What you need to do: Copy out all the lines in the records that include the word "users".

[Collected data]

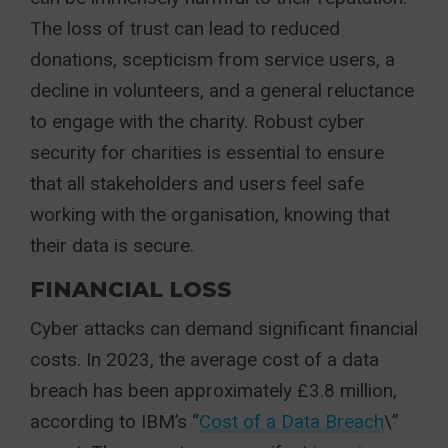
The loss of trust can lead to reduced
donations, scepticism from service users, a
decline in volunteers, and a general reluctance
to engage with the charity. Robust cyber
security for charities is essential to ensure
that all stakeholders and users feel safe
working with the organisation, knowing that
their data is secure.
FINANCIAL LOSS
Cyber attacks can demand significant financial
costs. In 2023, the average cost of a data
breach has been approximately £3.8 million,
according to IBM’s “
Cost of a Data Breach
\”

Solution:
donations, scepticism from service users, a
that all stakeholders and users feel safe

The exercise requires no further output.